_Instructions for the task_: Copy out every line of the data below word for word, keeping the original line breaks.

┌────────

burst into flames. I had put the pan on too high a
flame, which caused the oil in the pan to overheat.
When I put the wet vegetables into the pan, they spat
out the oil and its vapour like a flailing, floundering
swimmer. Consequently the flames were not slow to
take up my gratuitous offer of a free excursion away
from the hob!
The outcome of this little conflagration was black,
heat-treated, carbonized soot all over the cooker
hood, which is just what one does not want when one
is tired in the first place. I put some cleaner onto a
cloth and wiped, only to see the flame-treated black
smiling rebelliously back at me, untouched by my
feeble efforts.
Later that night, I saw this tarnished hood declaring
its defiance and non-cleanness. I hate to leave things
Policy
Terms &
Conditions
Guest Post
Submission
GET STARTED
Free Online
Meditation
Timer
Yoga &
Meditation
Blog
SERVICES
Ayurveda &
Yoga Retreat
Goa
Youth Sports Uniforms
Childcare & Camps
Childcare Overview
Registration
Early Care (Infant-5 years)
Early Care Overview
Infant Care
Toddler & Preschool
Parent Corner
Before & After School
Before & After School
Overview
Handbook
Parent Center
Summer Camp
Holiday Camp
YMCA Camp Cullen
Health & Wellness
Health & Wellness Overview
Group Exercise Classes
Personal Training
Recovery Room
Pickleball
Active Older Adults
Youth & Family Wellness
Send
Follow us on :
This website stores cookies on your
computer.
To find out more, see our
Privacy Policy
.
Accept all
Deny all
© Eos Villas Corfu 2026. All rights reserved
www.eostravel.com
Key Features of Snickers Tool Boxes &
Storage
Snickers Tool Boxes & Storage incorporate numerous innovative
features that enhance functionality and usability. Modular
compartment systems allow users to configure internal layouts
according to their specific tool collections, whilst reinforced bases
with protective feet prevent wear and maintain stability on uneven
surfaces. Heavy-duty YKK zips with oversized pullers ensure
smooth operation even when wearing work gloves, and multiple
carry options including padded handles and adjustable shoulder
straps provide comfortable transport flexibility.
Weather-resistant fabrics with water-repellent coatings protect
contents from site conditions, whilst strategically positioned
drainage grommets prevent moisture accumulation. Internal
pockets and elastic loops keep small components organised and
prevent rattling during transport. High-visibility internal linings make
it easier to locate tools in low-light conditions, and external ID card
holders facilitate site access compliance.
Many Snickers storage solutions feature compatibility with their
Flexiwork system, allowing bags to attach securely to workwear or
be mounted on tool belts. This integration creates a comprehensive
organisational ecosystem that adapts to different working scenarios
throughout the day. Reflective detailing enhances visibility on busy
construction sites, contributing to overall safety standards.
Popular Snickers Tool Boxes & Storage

└────────

_Final answer_:
burst into flames. I had put the pan on too high a
flame, which caused the oil in the pan to overheat.
When I put the wet vegetables into the pan, they spat
out the oil and its vapour like a flailing, floundering
swimmer. Consequently the flames were not slow to
take up my gratuitous offer of a free excursion away
from the hob!
The outcome of this little conflagration was black,
heat-treated, carbonized soot all over the cooker
hood, which is just what one does not want when one
is tired in the first place. I put some cleaner onto a
cloth and wiped, only to see the flame-treated black
smiling rebelliously back at me, untouched by my
feeble efforts.
Later that night, I saw this tarnished hood declaring
its defiance and non-cleanness. I hate to leave things
Policy
Terms &
Conditions
Guest Post
Submission
GET STARTED
Free Online
Meditation
Timer
Yoga &
Meditation
Blog
SERVICES
Ayurveda &
Yoga Retreat
Goa
Youth Sports Uniforms
Childcare & Camps
Childcare Overview
Registration
Early Care (Infant-5 years)
Early Care Overview
Infant Care
Toddler & Preschool
Parent Corner
Before & After School
Before & After School
Overview
Handbook
Parent Center
Summer Camp
Holiday Camp
YMCA Camp Cullen
Health & Wellness
Health & Wellness Overview
Group Exercise Classes
Personal Training
Recovery Room
Pickleball
Active Older Adults
Youth & Family Wellness
Send
Follow us on :
This website stores cookies on your
computer.
To find out more, see our
Privacy Policy
.
Accept all
Deny all
© Eos Villas Corfu 2026. All rights reserved
www.eostravel.com
Key Features of Snickers Tool Boxes &
Storage
Snickers Tool Boxes & Storage incorporate numerous innovative
features that enhance functionality and usability. Modular
compartment systems allow users to configure internal layouts
according to their specific tool collections, whilst reinforced bases
with protective feet prevent wear and maintain stability on uneven
surfaces. Heavy-duty YKK zips with oversized pullers ensure
smooth operation even when wearing work gloves, and multiple
carry options including padded handles and adjustable shoulder
straps provide comfortable transport flexibility.
Weather-resistant fabrics with water-repellent coatings protect
contents from site conditions, whilst strategically positioned
drainage grommets prevent moisture accumulation. Internal
pockets and elastic loops keep small components organised and
prevent rattling during transport. High-visibility internal linings make
it easier to locate tools in low-light conditions, and external ID card
holders facilitate site access compliance.
Many Snickers storage solutions feature compatibility with their
Flexiwork system, allowing bags to attach securely to workwear or
be mounted on tool belts. This integration creates a comprehensive
organisational ecosystem that adapts to different working scenarios
throughout the day. Reflective detailing enhances visibility on busy
construction sites, contributing to overall safety standards.
Popular Snickers Tool Boxes & Storage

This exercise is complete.